C'est ainsi que l'élucidation du double meurtre de Jan Kuciak et de sa fiancée Martina Kusnirova a été retardée. Les soupçons s'étaient certes renforcés sur le fait que l'entrepreneur Marian Kocner, qui avait menacé Jan Kuciak pour un article, avait ordonné le meurtre. Mais à la surprise générale, l'entrepreneur a été acquitté et condamné à 19 ans de prison pour d'autres crimes, notamment pour fraude économique.

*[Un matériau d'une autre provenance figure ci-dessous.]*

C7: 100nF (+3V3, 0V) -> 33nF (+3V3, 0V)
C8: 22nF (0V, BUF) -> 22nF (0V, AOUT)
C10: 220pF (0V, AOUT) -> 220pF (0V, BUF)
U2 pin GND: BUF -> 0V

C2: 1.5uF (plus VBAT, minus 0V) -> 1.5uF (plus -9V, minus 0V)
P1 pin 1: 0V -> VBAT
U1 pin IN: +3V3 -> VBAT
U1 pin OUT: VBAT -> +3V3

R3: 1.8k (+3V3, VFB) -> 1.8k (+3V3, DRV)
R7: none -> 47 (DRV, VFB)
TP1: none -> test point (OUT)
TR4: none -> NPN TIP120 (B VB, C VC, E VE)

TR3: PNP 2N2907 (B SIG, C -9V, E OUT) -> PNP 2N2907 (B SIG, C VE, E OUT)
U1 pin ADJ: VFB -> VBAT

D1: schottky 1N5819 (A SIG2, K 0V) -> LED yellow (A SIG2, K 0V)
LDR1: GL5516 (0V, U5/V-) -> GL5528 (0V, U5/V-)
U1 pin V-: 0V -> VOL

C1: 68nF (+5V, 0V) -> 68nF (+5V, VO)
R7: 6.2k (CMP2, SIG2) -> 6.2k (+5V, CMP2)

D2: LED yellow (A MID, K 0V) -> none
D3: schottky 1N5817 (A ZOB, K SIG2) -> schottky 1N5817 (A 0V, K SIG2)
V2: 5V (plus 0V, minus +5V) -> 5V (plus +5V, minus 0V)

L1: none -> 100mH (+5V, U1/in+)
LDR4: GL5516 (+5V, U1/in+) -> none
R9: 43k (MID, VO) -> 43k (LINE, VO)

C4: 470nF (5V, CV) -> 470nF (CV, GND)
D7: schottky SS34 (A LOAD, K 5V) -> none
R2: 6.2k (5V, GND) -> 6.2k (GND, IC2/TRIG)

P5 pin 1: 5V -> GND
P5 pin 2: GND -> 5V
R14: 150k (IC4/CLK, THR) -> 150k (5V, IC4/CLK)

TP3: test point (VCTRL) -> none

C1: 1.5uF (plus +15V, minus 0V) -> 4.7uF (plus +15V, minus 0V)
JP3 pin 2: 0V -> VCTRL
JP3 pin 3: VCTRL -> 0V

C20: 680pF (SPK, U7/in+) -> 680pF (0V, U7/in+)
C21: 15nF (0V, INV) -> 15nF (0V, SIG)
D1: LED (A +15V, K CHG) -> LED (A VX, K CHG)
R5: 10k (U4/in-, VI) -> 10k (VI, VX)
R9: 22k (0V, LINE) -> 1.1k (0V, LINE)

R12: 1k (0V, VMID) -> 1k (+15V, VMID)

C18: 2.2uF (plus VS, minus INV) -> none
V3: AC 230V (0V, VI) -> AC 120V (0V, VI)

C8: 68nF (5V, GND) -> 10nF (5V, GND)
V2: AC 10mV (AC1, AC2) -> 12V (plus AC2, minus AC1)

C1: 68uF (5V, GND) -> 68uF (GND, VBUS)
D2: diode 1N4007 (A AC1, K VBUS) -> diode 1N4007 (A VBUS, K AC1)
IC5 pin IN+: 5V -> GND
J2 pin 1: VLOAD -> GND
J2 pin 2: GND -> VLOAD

En 2023 et après cinq ans d'absence, le populiste de gauche Robert Fico est arrivé au pouvoir pour la troisième fois en tant que Premier ministre.

«L'attentat en Slovaquie est un appel au réveil pour toute l'Europe»

Le politologue Miroslav Radek, de l'université Alexander Dubcek de Trencin en Slovaquie, n'exclut pas des troubles après le dernier attentat, comme il le confie à Blick: «Je crains que les coups de feu tirés sur le Premier ministre à Handlova ne soient pas les seuls et qu'après plusieurs événements violents, il y ait d'autres attaques réciproques.» Selon lui, la suite des événements dépendra principalement des signaux et des appels des membres du gouvernement.

Ulf Brunnbauer, directeur scientifique de l'Institut Leibniz de recherche sur l'Europe de l'Est et du Sud-Est à Ratisbonne, qualifie l'attentat de «césure profonde dans l'histoire de la Slovaquie indépendante». Il s'attend à ce qu'il accentue la polarisation et conduise à une restriction des libertés.

Le fait que le chef du parti nationaliste au pouvoir, SNS, traite les journalistes d'un quotidien critique envers le gouvernement de «porcs répugnants» et parle de «guerre» jette de l'huile sur le feu. Une telle rhétorique, qui contribue également à la brutalisation du discours politique dans d'autres pays, surtout de la part des partis d'extrême droite, devrait donner à réfléchir. «L'attentat en Slovaquie est donc un appel au réveil pour toute l'Europe», rappelle Ulf Brunnbauer.